**PASSAGE TO READ**
⁂

All code to get the expected price is commented out because it takes too long to run. Code also found in the GetExpectedPrice.ipynb notebook.

In [None]:
# import requests
# import pandas as pd
# import os
# import numpy as np
# import bs4
# import time

In [None]:
# # Read in scraped car data
# data_file = os.path.join(os.getcwd(),"data","all_cars.csv") 
# cars = pd.read_csv(data_file)
# pd.set_option("display.max_columns",None) 
# cars['mileage'] = cars['mileage'].astype('Int64')
# cars['year'] = cars['year'].astype('Int64')
# cars.info()

In [None]:
# # Create dictionary of zip codes for all towns to look up expected price
# # Website to look up zipcodes
# # http://localistica.com/usa/ut/salt%20lake%20city/zipcodes/all-zipcodes/

# def get_most_populated_zip_code(city):
#     try:
#         r = requests.get(f'http://localistica.com/search.aspx?q={city.lower().replace(" ", "+")}')
#         url = bs4.BeautifulSoup(r.text).find("a", id="ctl09_hlZipCodesCount")['href']
#         return int(bs4.BeautifulSoup(requests.get(url).text).find(id="dgZipCodes").find_all("tr")[1].td.a.text)
#     except:
#         return None
    

# # get unique cities in dataframe
# all_cities = [car for car in cars.city.unique() if type(car) == str]
# keyList = [x + ", " + cars[cars.city == x].iloc[0]['state'] for x in all_cities]
# # look up zipcode
# zip_codes = {key: get_most_populated_zip_code(key + " " + cars[cars.city == key].iloc[0]['state']) for key in all_cities}
# # hard code the ones it missed
# zip_codes.update({'St. Anthony': 83445, 'Provo Canyon': 84604})
# # check for missing zip codes
# print(len([k for k,v in zip_codes.items() if v == None]))
# zip_codes

In [None]:
# # list of all cars in CarGurus database
# all_cars = requests.get("https://www.cargurus.com/Cars/getCarPickerReferenceDataAJAX.action?showInactive=false&useInventoryService=false&quotableCarsOnly=false&localCountryCarsOnly=true&outputFormat=REACT").json()

# # gets CarGuru make and model id to find price for individual make and model
# def get_cargurus_maker_and_model_ids(all_cars, car_make, car_model):
#     try:
#         all_models = [x for x in all_cars.get('allMakerModels').get('makers') if x.get('name') == car_make][0]
#         return (all_models.get('id'), [x for x in all_models.get('models') if x.get('name') == car_model][0].get('id'))
#     except (IndexError, AttributeError):
#         return (None, None)
    
# # gets the entity id which includes the make, model, and year of car
# def get_entity_id(maker_id, model_id, car_year):
#     try:
#         all_entities = requests.get(f"https://www.cargurus.com/Cars/getSelectedMakerModelCarsAJAX.action?showInactive=false&useInventoryService=false&quotableCarsOnly=false&localCountryCarsOnly=true&outputFormat=REACT&maker={maker_id}").json()

⁂

**EXTRACTED ENTRIES**

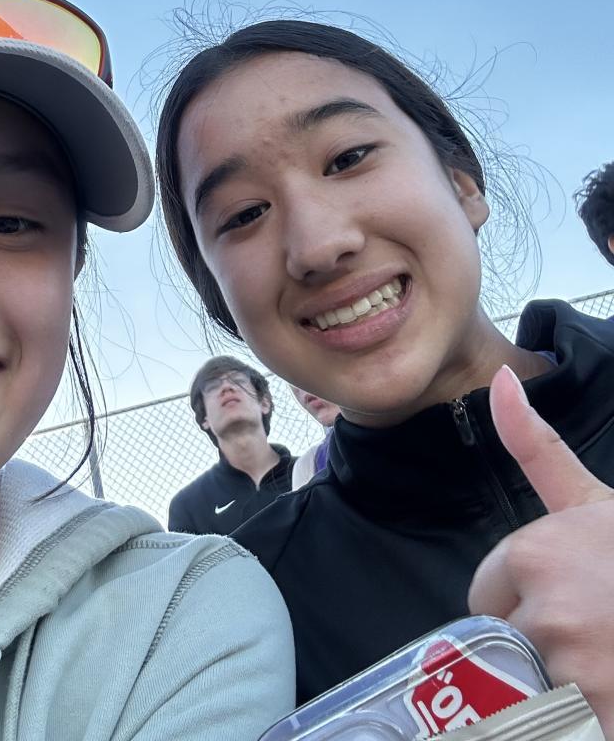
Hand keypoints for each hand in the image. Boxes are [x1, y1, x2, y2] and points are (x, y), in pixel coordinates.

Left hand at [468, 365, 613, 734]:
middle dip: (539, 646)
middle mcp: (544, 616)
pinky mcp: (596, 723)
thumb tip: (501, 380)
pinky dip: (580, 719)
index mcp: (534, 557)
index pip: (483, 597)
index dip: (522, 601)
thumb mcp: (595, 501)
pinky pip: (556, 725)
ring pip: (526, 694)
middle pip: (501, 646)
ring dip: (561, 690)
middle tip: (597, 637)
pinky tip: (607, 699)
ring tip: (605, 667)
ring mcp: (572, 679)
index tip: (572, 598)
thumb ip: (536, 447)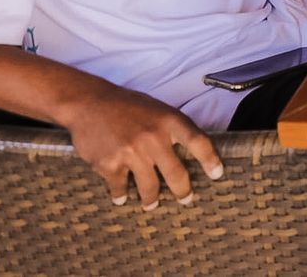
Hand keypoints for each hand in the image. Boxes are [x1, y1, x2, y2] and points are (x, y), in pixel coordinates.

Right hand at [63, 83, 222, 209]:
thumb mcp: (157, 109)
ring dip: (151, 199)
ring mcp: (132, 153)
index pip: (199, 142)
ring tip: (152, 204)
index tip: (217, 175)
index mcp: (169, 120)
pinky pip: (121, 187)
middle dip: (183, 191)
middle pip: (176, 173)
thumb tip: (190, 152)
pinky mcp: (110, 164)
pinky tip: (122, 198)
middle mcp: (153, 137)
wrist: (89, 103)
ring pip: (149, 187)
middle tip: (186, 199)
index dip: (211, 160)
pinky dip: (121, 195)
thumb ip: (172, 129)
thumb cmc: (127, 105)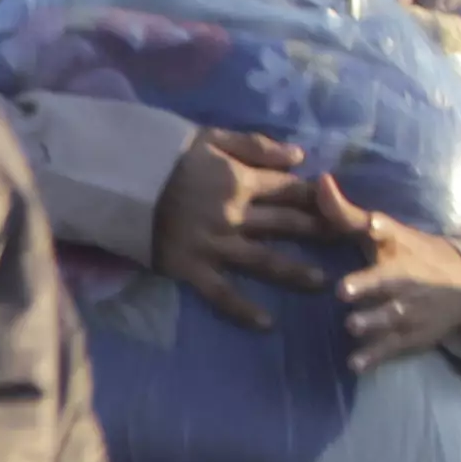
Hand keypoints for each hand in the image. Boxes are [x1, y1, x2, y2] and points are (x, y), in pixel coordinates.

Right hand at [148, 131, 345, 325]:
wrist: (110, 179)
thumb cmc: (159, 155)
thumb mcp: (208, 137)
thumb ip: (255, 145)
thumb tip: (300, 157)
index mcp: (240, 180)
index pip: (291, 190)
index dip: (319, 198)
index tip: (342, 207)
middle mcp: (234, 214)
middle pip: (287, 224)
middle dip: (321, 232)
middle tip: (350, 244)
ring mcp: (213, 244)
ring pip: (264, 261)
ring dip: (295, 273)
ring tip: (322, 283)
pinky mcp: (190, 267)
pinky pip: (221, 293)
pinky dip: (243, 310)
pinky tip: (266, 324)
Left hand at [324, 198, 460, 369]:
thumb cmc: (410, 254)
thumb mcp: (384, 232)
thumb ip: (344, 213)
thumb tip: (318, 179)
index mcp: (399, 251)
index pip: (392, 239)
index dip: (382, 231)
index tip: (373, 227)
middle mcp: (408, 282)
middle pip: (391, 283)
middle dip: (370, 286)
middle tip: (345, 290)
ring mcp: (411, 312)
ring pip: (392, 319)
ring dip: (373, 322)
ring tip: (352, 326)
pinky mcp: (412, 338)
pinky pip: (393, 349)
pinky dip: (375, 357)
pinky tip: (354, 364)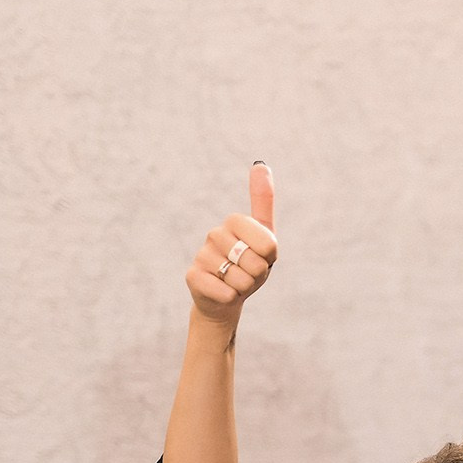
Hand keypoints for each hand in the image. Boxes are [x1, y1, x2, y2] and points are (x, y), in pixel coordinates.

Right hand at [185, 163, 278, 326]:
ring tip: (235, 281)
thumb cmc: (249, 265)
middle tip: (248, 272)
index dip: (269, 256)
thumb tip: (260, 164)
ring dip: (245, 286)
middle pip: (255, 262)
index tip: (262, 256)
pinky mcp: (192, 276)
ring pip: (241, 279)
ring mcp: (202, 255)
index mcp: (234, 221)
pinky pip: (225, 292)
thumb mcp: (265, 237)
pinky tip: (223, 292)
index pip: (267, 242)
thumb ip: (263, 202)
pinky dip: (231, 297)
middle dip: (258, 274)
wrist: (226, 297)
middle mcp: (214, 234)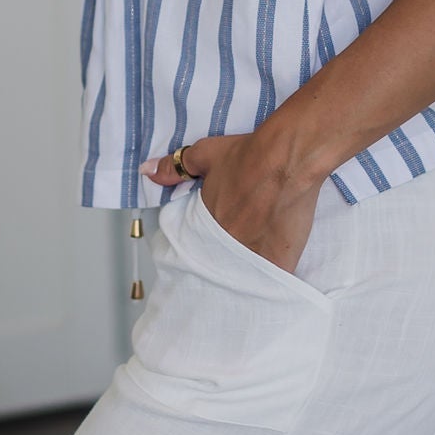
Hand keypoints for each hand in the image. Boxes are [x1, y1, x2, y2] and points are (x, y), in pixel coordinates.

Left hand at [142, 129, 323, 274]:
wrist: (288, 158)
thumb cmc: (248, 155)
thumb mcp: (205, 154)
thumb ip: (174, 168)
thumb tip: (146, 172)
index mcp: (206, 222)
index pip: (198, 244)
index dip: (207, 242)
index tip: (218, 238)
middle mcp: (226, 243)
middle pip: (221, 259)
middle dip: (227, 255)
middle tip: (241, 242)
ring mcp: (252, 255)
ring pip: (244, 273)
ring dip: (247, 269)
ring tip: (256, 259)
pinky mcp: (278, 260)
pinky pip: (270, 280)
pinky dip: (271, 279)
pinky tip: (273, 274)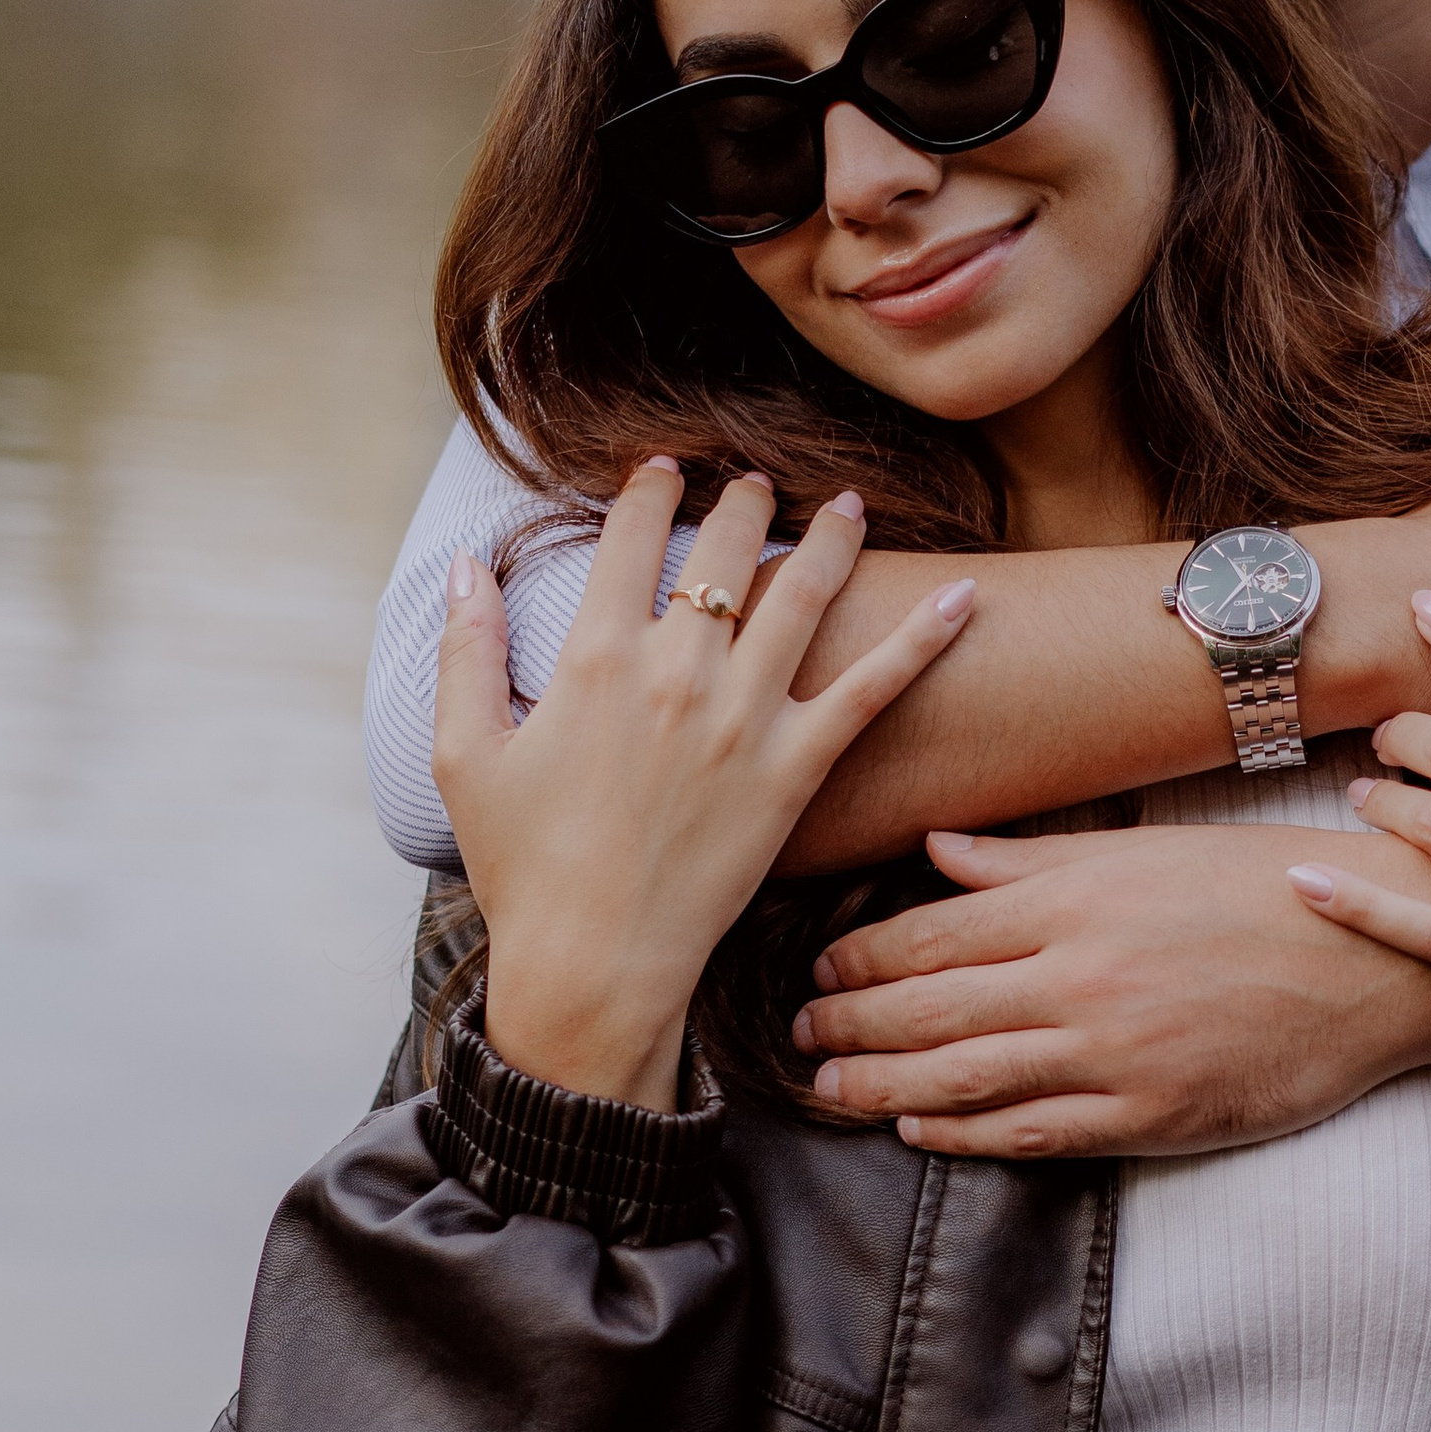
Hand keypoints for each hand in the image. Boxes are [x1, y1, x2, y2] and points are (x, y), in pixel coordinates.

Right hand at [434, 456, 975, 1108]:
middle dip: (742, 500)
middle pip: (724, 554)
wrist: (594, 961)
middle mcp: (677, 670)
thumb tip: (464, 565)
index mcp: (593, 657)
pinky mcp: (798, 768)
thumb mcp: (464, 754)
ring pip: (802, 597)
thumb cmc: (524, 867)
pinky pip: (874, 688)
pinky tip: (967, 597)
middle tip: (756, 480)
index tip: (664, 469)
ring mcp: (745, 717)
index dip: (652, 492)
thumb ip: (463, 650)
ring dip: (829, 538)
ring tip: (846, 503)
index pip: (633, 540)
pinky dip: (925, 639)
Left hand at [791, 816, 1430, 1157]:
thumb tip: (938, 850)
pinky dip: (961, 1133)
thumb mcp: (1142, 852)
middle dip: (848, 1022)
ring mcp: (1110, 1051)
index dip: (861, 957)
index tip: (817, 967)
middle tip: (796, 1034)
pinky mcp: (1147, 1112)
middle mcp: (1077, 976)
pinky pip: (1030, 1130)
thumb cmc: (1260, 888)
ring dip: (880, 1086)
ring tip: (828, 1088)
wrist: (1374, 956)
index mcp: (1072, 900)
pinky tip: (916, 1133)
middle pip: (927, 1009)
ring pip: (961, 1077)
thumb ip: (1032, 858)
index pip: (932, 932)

⁂

**TASKS AND EXERCISES**
1 - Answer these from the notebook excerpt:
(a) Why is the code for getting the expected price commented out?
(b) Which two towns have their zip codes hard coded?
(c) What does get_cargurus_maker_and_model_ids return when it hits an IndexError or AttributeError?
2 - Replace "Int64" with "Float64" in the notebook excerpt and write out everything from "# cars = pd.read_csv(data_file)" down to "# cars.info()".
3 - Carry on the notebook excerpt about looking up car prices from the point where it stops.

**PER-TASK OUTPUTS**
1 -
(a) It takes too long to run.
(b) St. Anthony and Provo Canyon.
(c) (None, None)

2 -
# cars = pd.read_csv(data_file)
# pd.set_option("display.max_columns",None) 
# cars['mileage'] = cars['mileage'].astype('Float64')
# cars['year'] = cars['year'].astype('Float64')
# cars.info()

3 -
#         model_entity_ids = [car for car in all_entities.get('models') if car.get('id') == model_id][0]
#         return [ids for ids in model_entity_ids.get('cars') if ids.get('year') == car_year][0].get('id')
#     except (IndexError, AttributeError):
#         return None
    
# # gets the estimated listing price of the car based on entity id and the mileage
# def get_price(car_make, car_model, car_year, car_mileage, car_zip_code, all_cars):
#     maker_id, model_id = get_cargurus_maker_and_model_ids(all_cars, car_make, car_model)
#     if not model_id or pd.isna(car_mileage):
#         return None
    
#     entity_id = get_entity_id(maker_id, model_id, car_year)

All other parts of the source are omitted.